Have you heard about OTIF’s interesting history? The concept was popularized by Walmart in the late ‘10s, according to Supply Chain Dive, and it caused some stress for suppliers: 

“OTIF went mainstream as a supply chain metric around August 2017 when Walmart began evaluating suppliers by their score and penalizing those that couldn’t comply with fines.

In January 2018, Walmart raised the bar. At the time, Steve Bratspies, CMO for Walmart, said the new standards were not meant to be ‘unreasonable’ — just to enable better store operations.” 

Important Questions to Avoid OTIF Supply Chain Confusion 

  • Does “on-time” mean on the date requested by the retailer? Or does it refer to the date promised by the manufacturer?
  • Does it mean within the specified delivery time allocated to the shipment? Or any time inside an agreed-upon time window? 
  • Should “in-full” be measured at the level of complete orders, line items, or individual cases? 

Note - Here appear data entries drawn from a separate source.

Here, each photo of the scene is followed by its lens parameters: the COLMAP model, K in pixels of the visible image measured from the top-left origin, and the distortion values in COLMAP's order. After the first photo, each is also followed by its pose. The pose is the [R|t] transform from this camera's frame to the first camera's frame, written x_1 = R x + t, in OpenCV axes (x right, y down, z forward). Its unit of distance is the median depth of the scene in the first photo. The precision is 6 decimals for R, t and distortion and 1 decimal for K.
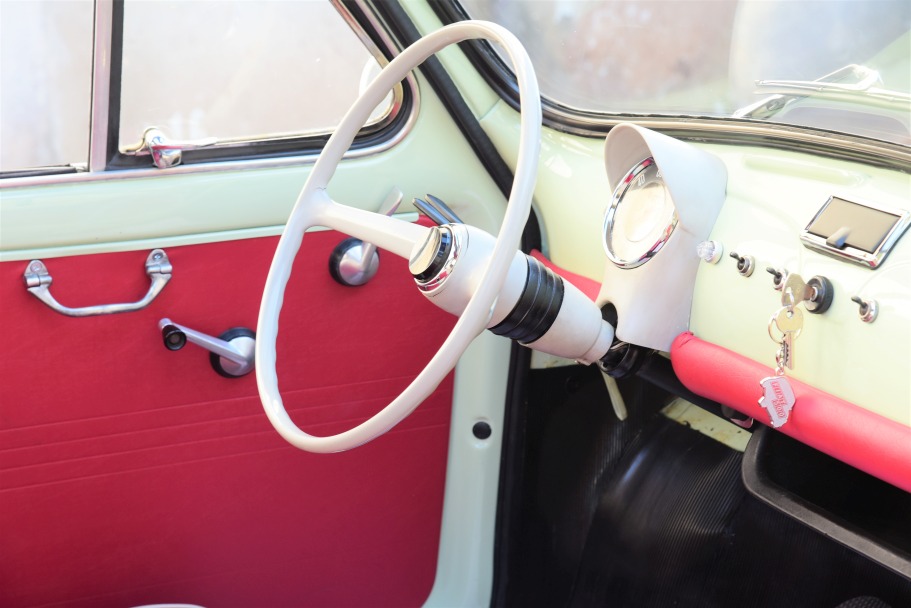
lens RADIAL K [[2706.4, 0, 460.1], [0, 2706.4, 305.6], [0, 0, 1]] dist [0.892185, 0.000000]
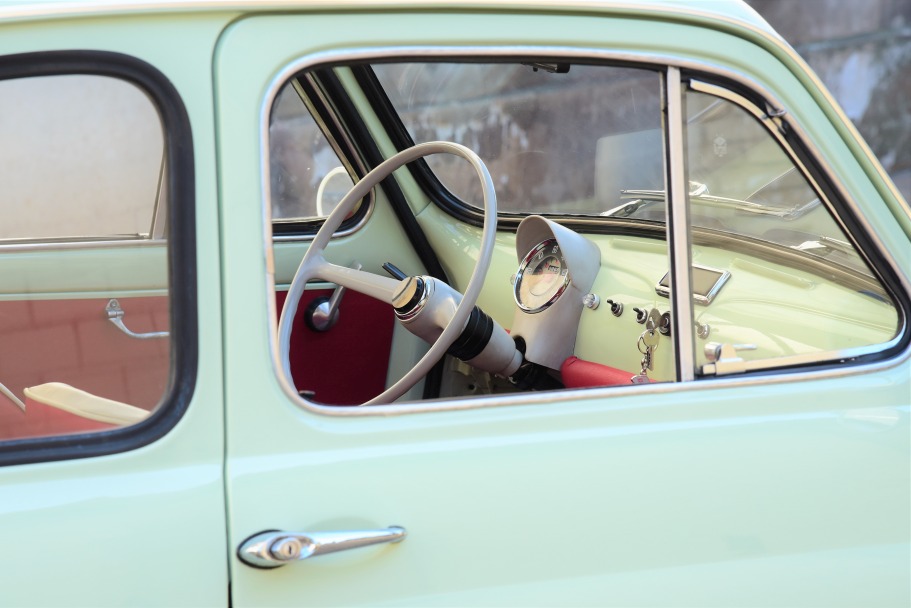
lens RADIAL K [[3087.9, 0, 451.5], [0, 3087.9, 303.3], [0, 0, 1]] dist [1.586997, 0.000000]
pose [[0.991630, 0.035536, 0.124128, -0.188747], [-0.025460, 0.996320, -0.081840, 0.118373], [-0.126579, 0.077994, 0.988886, -0.650471]]
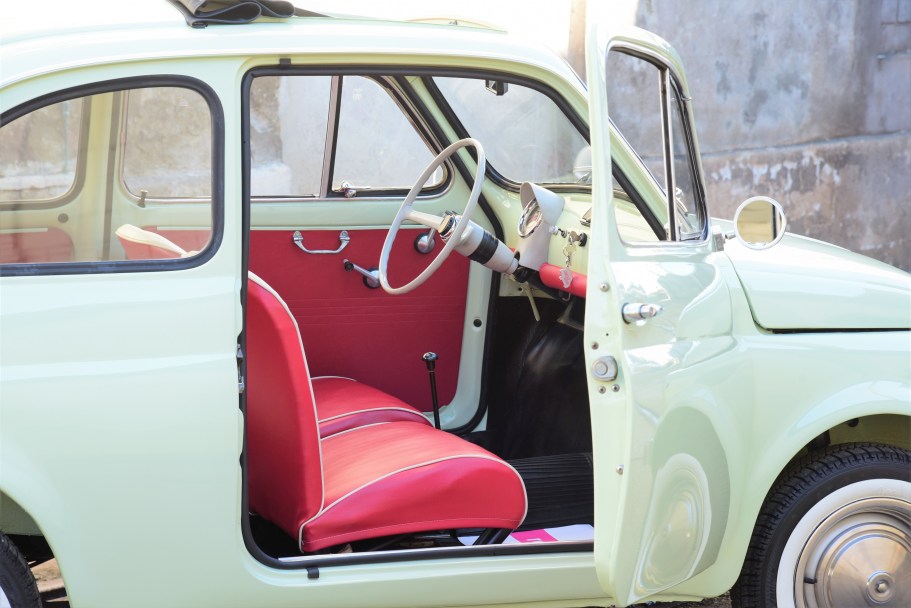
lens RADIAL K [[2706.4, 0, 452.4], [0, 2706.4, 305.0], [0, 0, 1]] dist [0.892185, 0.000000]
pose [[0.996019, 0.043959, -0.077544, 0.192037], [-0.051053, 0.994449, -0.092008, 0.284257], [0.073069, 0.095601, 0.992734, -1.519018]]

The different answers to these questions are very important, as effective supply chain collaboration depends on a precise and common understanding of delivery performance expectations. 

To better understand this issue, the Trading Partner Alliance (TPA) and McKinsey surveyed 24 major retailers and manufacturers of consumer packaged goods operating in North America. They found that, “92 percent agreed that an industry standard for OTIF would create value. They noted that a standard definition would significantly reduce discrepancies and confusion and promote collaboration among trading partners. Collaboration would help partners resolve supply problems more efficiently and effectively—creating value for all supply-chain participants as well as for consumers.”

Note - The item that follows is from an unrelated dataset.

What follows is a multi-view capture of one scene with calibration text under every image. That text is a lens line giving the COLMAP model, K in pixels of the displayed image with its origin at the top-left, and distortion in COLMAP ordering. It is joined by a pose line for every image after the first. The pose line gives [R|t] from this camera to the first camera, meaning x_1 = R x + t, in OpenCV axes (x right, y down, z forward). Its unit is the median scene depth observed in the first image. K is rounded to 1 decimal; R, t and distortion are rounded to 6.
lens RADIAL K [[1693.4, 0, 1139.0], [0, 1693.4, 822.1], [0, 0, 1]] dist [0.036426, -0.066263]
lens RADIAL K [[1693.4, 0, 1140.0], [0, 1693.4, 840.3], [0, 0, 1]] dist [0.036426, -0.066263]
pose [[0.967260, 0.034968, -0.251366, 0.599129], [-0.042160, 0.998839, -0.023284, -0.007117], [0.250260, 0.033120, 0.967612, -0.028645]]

The Repercussions of Not Meeting On-Time In-Full (OTIF) 

Ocean transportation can be complex, with occurrences such as transhipments and rollovers introducing an element of unpredictability. Port congestion is constantly evolving and also plays a major role. This volatility has consequences. 

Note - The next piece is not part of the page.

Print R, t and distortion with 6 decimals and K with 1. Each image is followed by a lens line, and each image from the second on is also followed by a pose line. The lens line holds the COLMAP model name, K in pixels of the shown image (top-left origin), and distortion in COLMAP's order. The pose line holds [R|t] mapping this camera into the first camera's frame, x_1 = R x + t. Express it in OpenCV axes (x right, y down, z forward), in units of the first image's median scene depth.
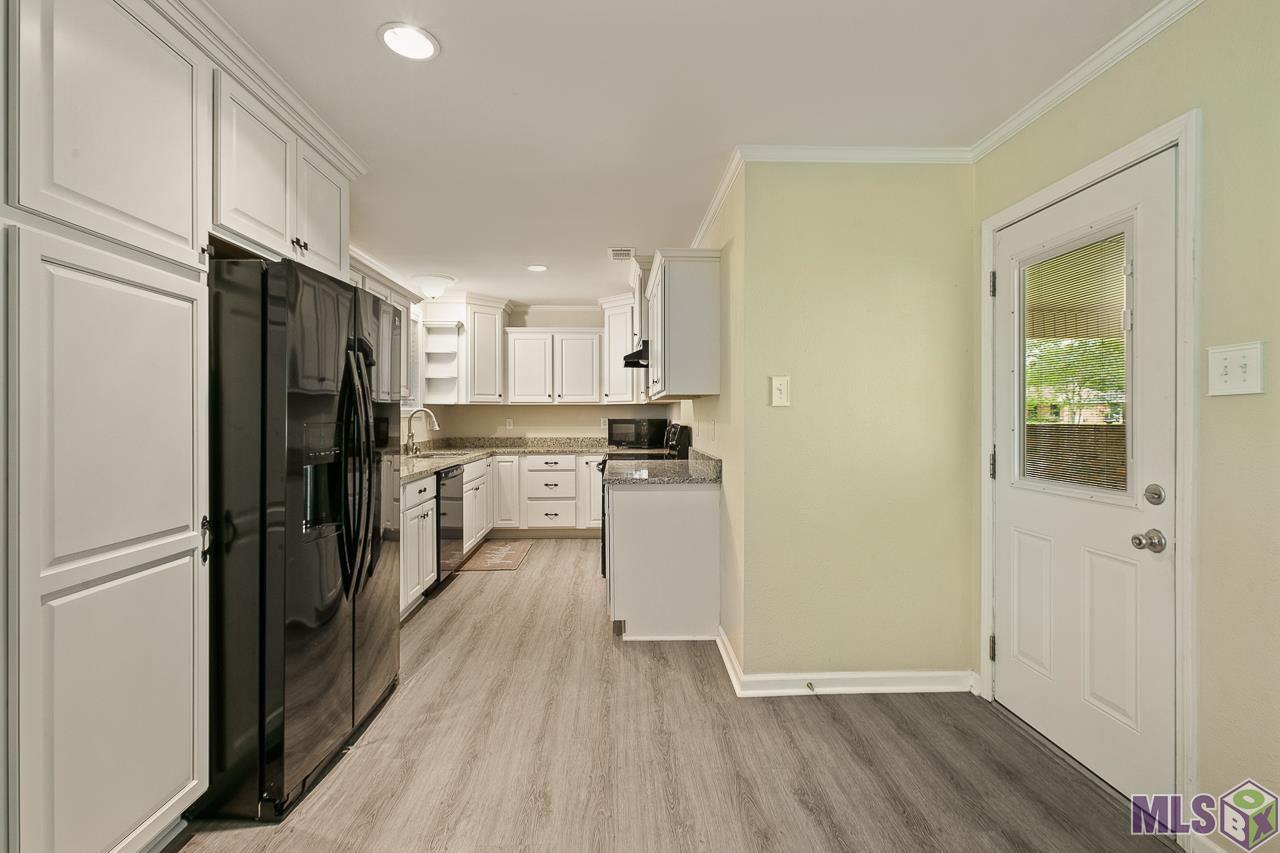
lens RADIAL K [[581.3, 0, 634.6], [0, 581.3, 418.5], [0, 0, 1]] dist [-0.001870, -0.000016]
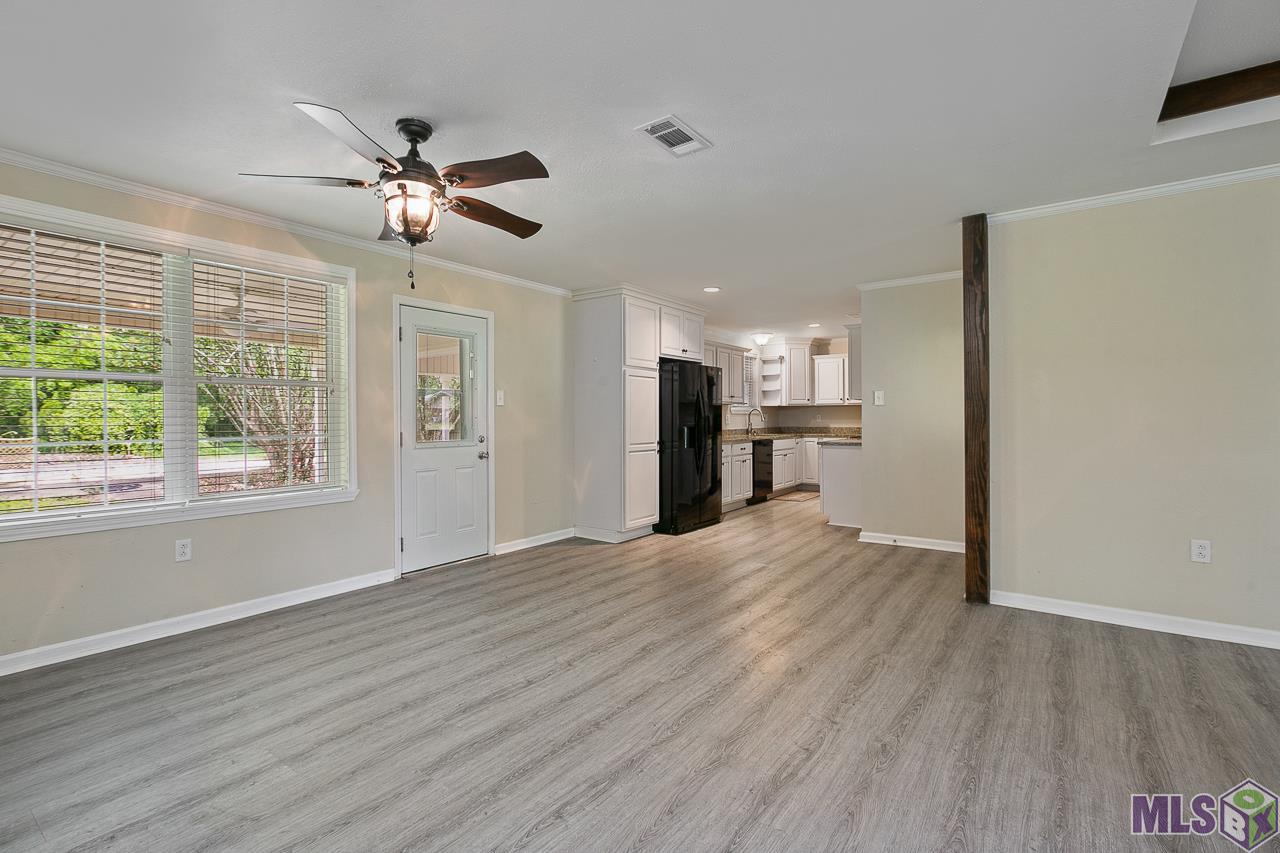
lens RADIAL K [[574.8, 0, 636.4], [0, 574.8, 419.0], [0, 0, 1]] dist [-0.000193, 0.000236]
pose [[0.784586, -0.000990, -0.620019, 0.378283], [0.000731, 1.000000, -0.000672, 0.013460], [0.620019, 0.000074, 0.784587, -0.520991]]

When goods are delivered late by the supplier, there are major repercussions. Not just the fact that the product won’t be on the shelf, but also that retailers often institute penalties (fines and late fees) if suppliers don’t get their orders to them on time and in full. Brands that often fail to meet OTIF supply chain standards are at risk of damaging their reputation and retail relationships, as retailers won’t use them if they can’t rely on them to be on time and deliver in full. In the long run, this will hurt their chances to grow.

The On-Time In-Full Formula 

The on-time, in-full formula is a percentage of all deliveries that are shipped on time and in full. 
The formula is: 
(Orders delivered on time/Total # of orders shipped) * 100

If a supplier wants to compete with leading companies, they should aim for their OTIF to be at least 95%.

Tips to Improve your OTIF — Supply Chain Performance

  • The container voyage is one of the most critical parts of the supply chain. In order to avoid delays, suppliers should ensure they have ocean visibility and vessel tracking that result from a comprehensive Ocean Freight Visibility solution.  
  • ETA predictions are critical for managing OTIF performance. If suppliers are able to receive real-time updates and track containers, then they’ll be able to intervene if any issues arise. 
  • The supplier should set clear expectations with the buyer and ensure they are realistic. It’s important the buyer understands what the supplier is offering to avoid miscommunications, confusion, and unrealistic requests.